**INPUT DATA:**
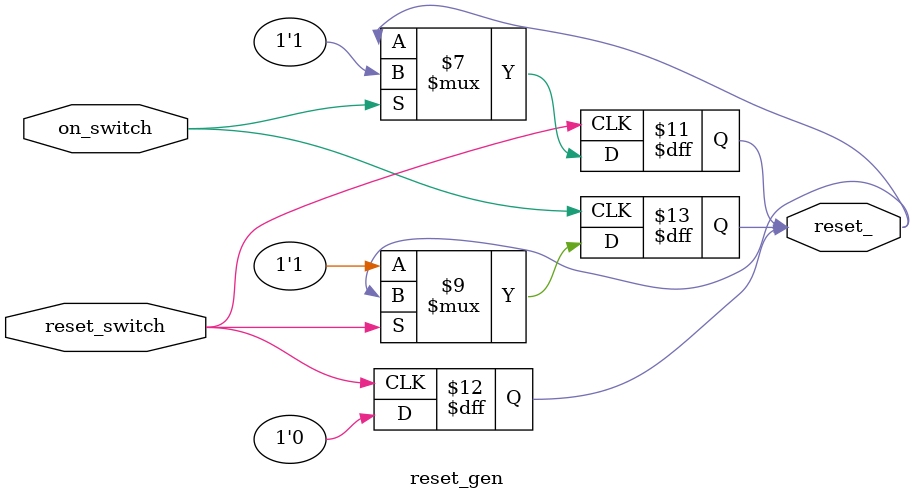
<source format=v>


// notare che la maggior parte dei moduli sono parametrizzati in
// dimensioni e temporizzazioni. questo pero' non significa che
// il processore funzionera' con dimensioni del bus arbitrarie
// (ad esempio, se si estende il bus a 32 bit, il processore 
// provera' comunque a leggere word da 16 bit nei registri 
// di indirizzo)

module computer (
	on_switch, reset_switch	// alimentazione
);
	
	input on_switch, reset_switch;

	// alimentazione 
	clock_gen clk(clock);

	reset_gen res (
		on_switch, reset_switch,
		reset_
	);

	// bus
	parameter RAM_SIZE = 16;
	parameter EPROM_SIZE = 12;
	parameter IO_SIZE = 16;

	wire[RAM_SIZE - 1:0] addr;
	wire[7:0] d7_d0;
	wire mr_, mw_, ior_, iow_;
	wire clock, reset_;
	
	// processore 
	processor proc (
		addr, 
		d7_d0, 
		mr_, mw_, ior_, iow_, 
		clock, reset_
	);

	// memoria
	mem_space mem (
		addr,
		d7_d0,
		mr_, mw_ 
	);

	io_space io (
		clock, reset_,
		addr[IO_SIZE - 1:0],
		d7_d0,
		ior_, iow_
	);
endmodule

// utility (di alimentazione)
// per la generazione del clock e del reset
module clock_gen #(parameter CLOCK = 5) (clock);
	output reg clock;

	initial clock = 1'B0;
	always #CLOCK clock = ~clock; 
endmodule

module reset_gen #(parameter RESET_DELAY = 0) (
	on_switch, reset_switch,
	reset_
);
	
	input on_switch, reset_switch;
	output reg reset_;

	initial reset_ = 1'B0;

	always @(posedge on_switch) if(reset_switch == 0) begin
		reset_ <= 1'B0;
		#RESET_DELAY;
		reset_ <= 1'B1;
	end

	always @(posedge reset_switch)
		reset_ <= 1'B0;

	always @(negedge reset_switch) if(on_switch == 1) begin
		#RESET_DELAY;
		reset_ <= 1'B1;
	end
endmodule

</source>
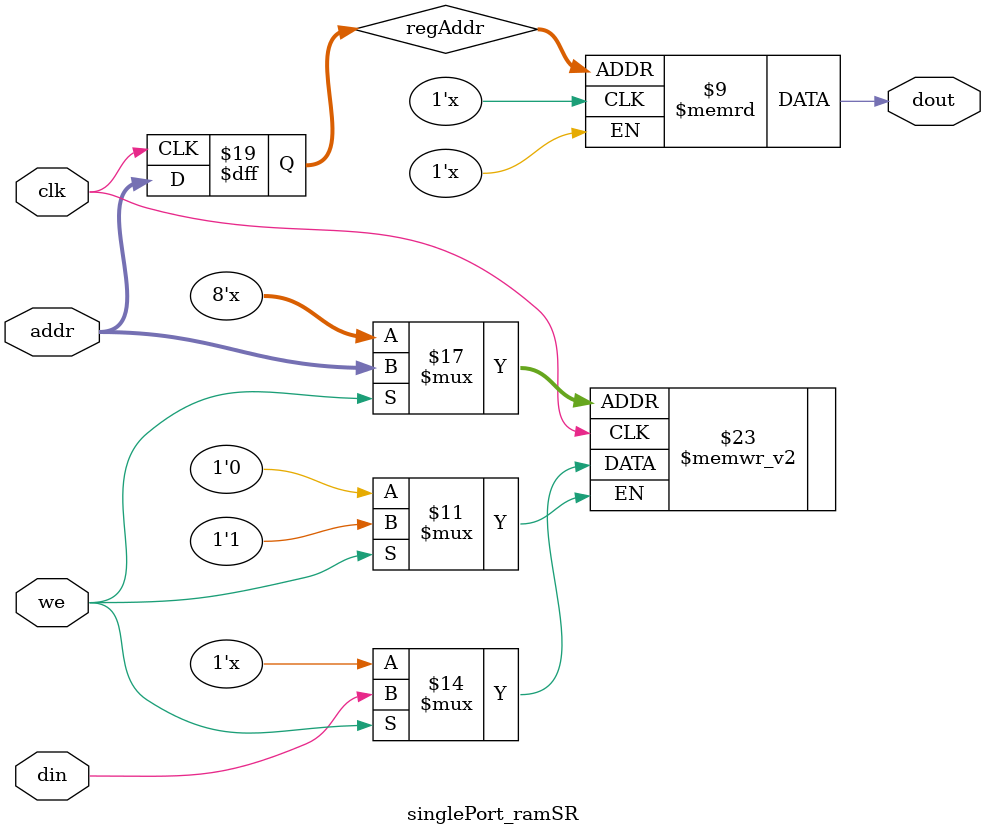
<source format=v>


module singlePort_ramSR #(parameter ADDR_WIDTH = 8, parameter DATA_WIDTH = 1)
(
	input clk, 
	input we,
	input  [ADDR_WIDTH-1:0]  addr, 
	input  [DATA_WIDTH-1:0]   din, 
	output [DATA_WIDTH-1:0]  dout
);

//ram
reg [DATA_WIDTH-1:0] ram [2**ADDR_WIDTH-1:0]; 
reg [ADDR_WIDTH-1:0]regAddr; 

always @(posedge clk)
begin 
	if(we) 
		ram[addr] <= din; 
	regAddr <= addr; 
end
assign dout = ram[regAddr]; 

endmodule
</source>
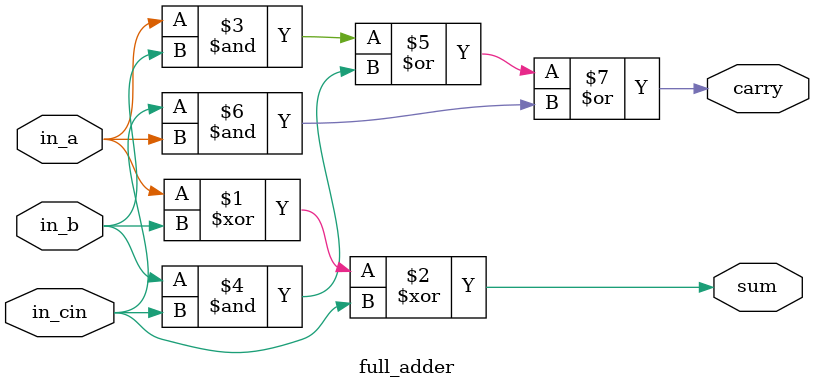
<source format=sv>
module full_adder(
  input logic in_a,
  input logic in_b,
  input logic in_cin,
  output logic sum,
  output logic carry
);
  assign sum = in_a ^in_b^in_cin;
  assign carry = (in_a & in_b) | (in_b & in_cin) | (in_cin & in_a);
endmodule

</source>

**WHAT IS REQUIRED:** Each line above should be returned exactly as it stands, minus any pictures.

**TASK OUTPUT:**
<source format=v>


// notare che la maggior parte dei moduli sono parametrizzati in
// dimensioni e temporizzazioni. questo pero' non significa che
// il processore funzionera' con dimensioni del bus arbitrarie
// (ad esempio, se si estende il bus a 32 bit, il processore 
// provera' comunque a leggere word da 16 bit nei registri 
// di indirizzo)

module computer (
	on_switch, reset_switch	// alimentazione
);
	
	input on_switch, reset_switch;

	// alimentazione 
	clock_gen clk(clock);

	reset_gen res (
		on_switch, reset_switch,
		reset_
	);

	// bus
	parameter RAM_SIZE = 16;
	parameter EPROM_SIZE = 12;
	parameter IO_SIZE = 16;

	wire[RAM_SIZE - 1:0] addr;
	wire[7:0] d7_d0;
	wire mr_, mw_, ior_, iow_;
	wire clock, reset_;
	
	// processore 
	processor proc (
		addr, 
		d7_d0, 
		mr_, mw_, ior_, iow_, 
		clock, reset_
	);

	// memoria
	mem_space mem (
		addr,
		d7_d0,
		mr_, mw_ 
	);

	io_space io (
		clock, reset_,
		addr[IO_SIZE - 1:0],
		d7_d0,
		ior_, iow_
	);
endmodule

// utility (di alimentazione)
// per la generazione del clock e del reset
module clock_gen #(parameter CLOCK = 5) (clock);
	output reg clock;

	initial clock = 1'B0;
	always #CLOCK clock = ~clock; 
endmodule

module reset_gen #(parameter RESET_DELAY = 0) (
	on_switch, reset_switch,
	reset_
);
	
	input on_switch, reset_switch;
	output reg reset_;

	initial reset_ = 1'B0;

	always @(posedge on_switch) if(reset_switch == 0) begin
		reset_ <= 1'B0;
		#RESET_DELAY;
		reset_ <= 1'B1;
	end

	always @(posedge reset_switch)
		reset_ <= 1'B0;

	always @(negedge reset_switch) if(on_switch == 1) begin
		#RESET_DELAY;
		reset_ <= 1'B1;
	end
endmodule

</source>
<source format=v>


module singlePort_ramSR #(parameter ADDR_WIDTH = 8, parameter DATA_WIDTH = 1)
(
	input clk, 
	input we,
	input  [ADDR_WIDTH-1:0]  addr, 
	input  [DATA_WIDTH-1:0]   din, 
	output [DATA_WIDTH-1:0]  dout
);

//ram
reg [DATA_WIDTH-1:0] ram [2**ADDR_WIDTH-1:0]; 
reg [ADDR_WIDTH-1:0]regAddr; 

always @(posedge clk)
begin 
	if(we) 
		ram[addr] <= din; 
	regAddr <= addr; 
end
assign dout = ram[regAddr]; 

endmodule
</source>
<source format=sv>
module full_adder(
  input logic in_a,
  input logic in_b,
  input logic in_cin,
  output logic sum,
  output logic carry
);
  assign sum = in_a ^in_b^in_cin;
  assign carry = (in_a & in_b) | (in_b & in_cin) | (in_cin & in_a);
endmodule

</source>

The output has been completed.